Supplied data —
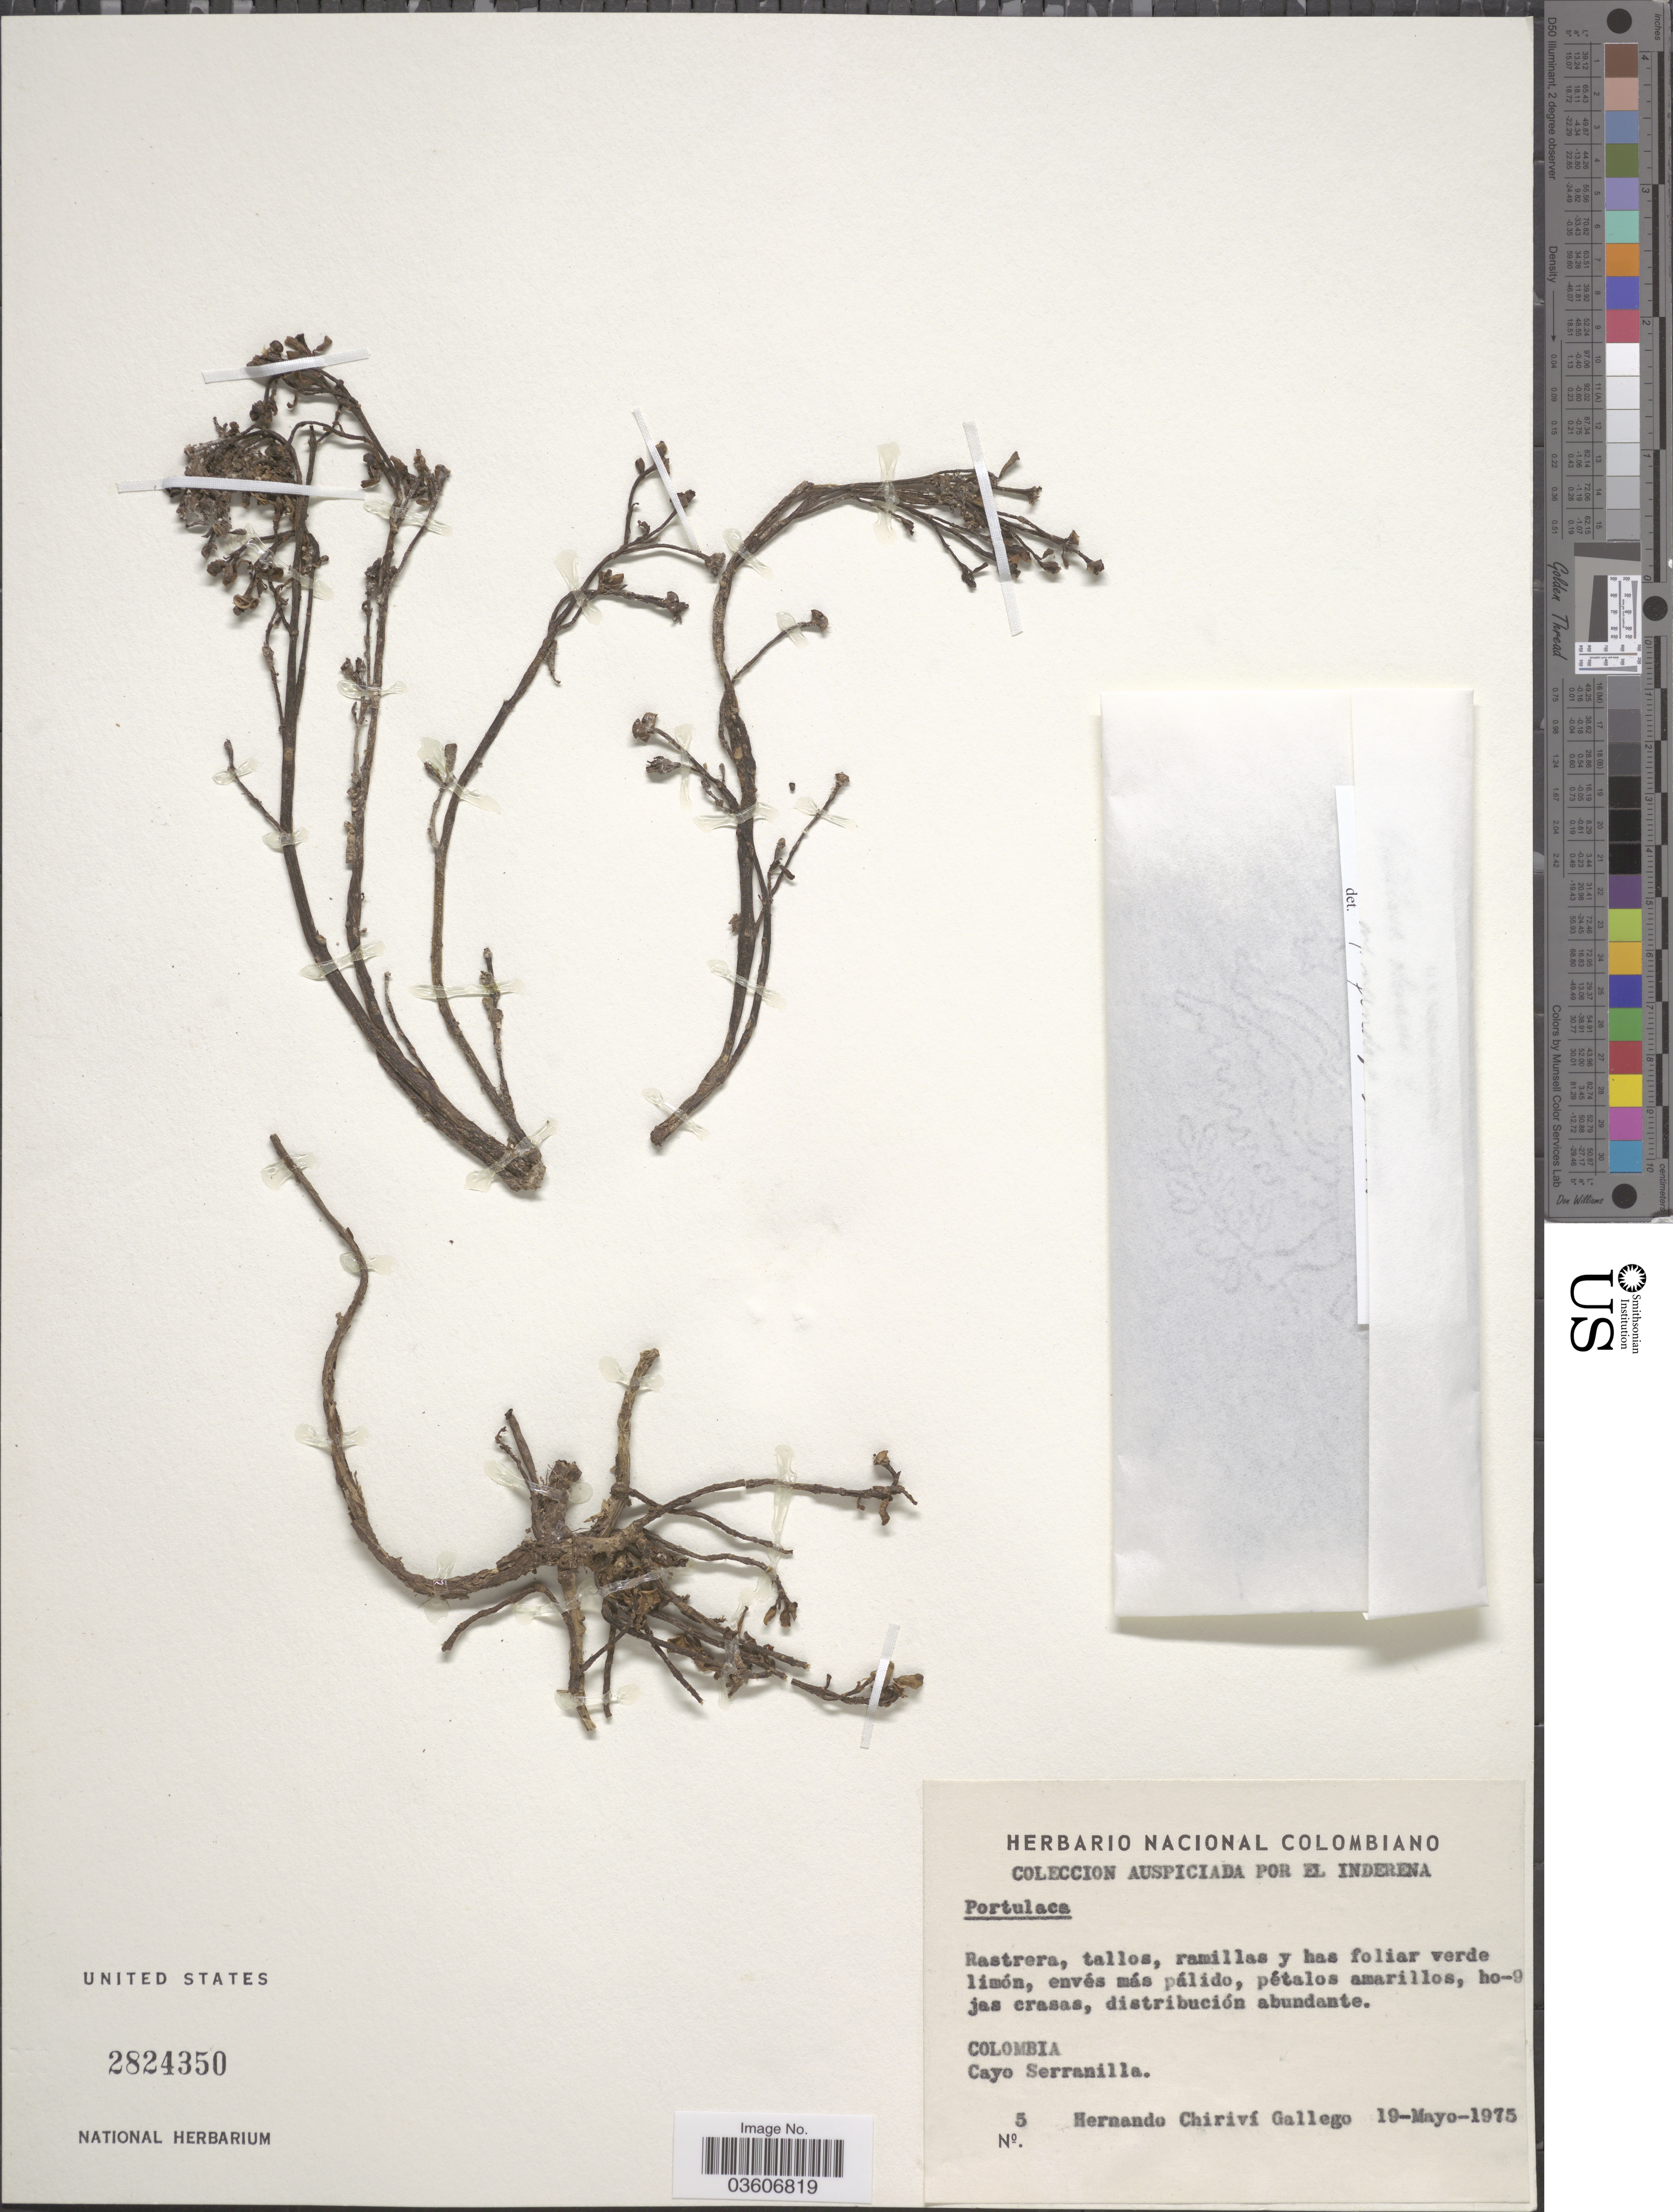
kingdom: Plantae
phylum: Tracheophyta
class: Magnoliopsida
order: Caryophyllales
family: Portulacaceae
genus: Portulaca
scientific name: Portulaca sp.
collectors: H. Gallego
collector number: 5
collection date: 1975-05-19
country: Colombia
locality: Cayo Serranilla.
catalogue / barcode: US 2824350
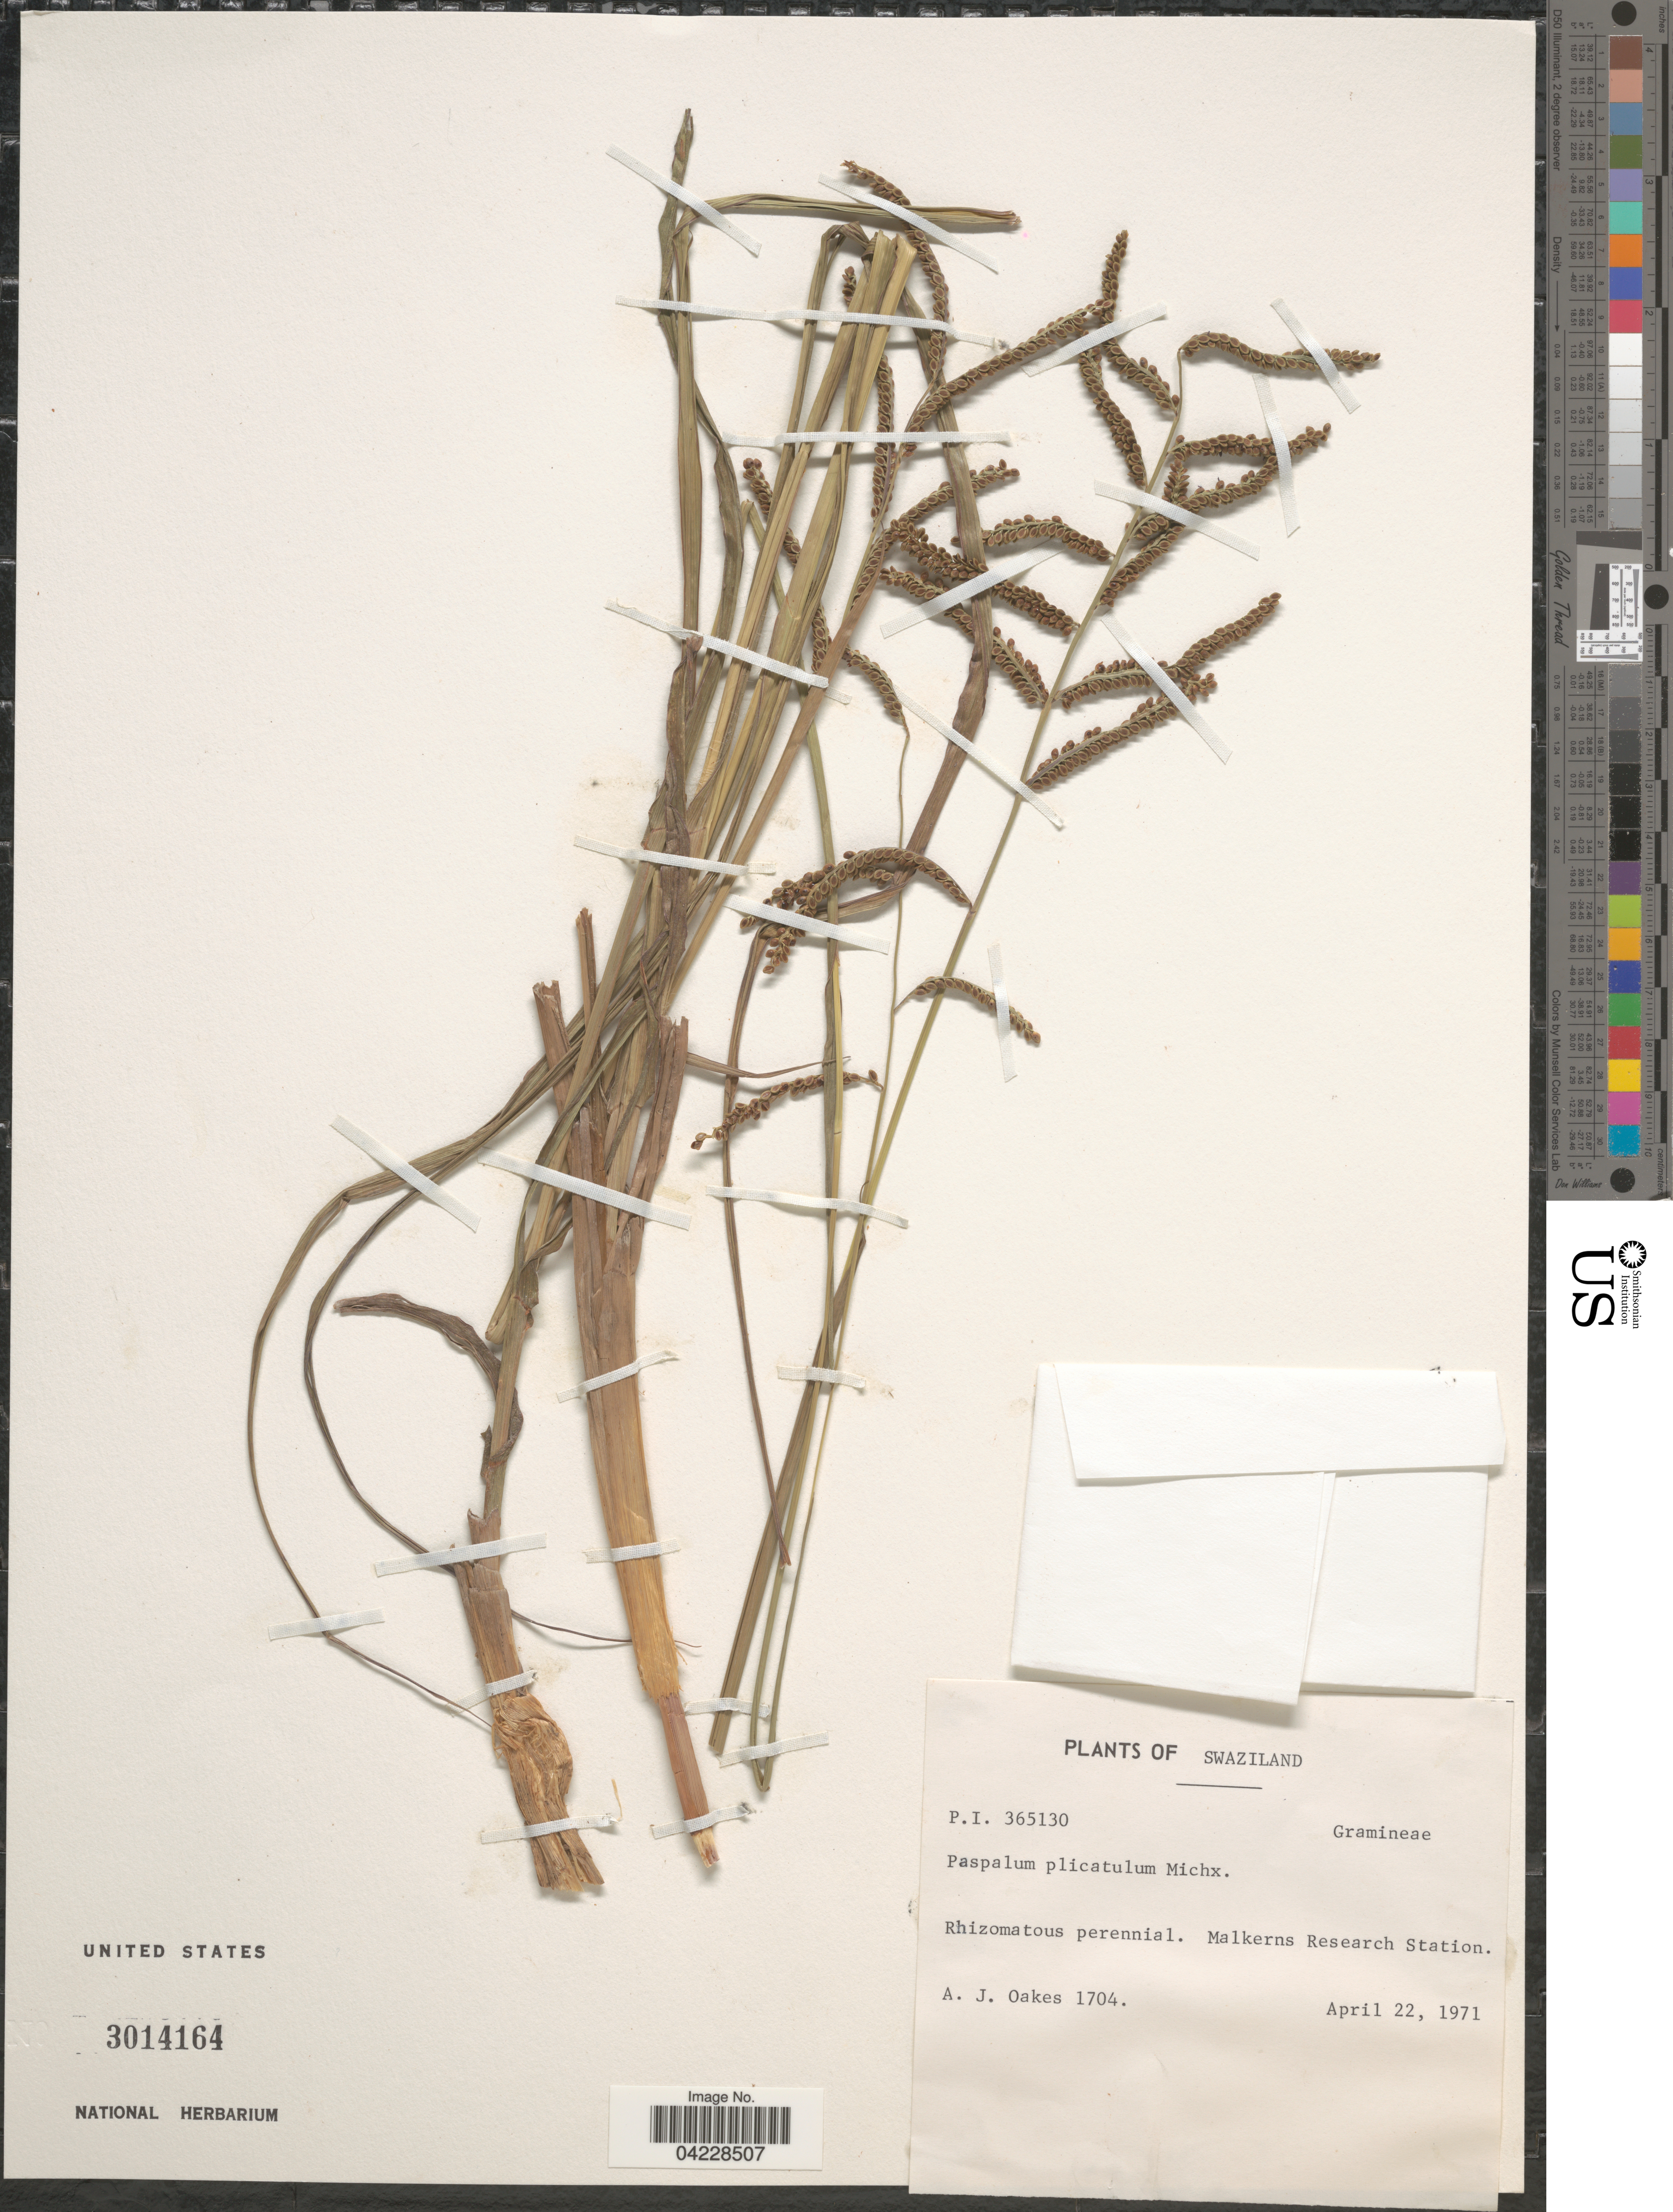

Objective —
Copy out the rows from the line containing "genus: Portulaca" through the end of the rows above, without changing anything, and leave the pictures out of your answer.

Solved exercise —
genus: Portulaca
scientific name: Portulaca sp.
collectors: H. Gallego
collector number: 5
collection date: 1975-05-19
country: Colombia
locality: Cayo Serranilla.
catalogue / barcode: US 2824350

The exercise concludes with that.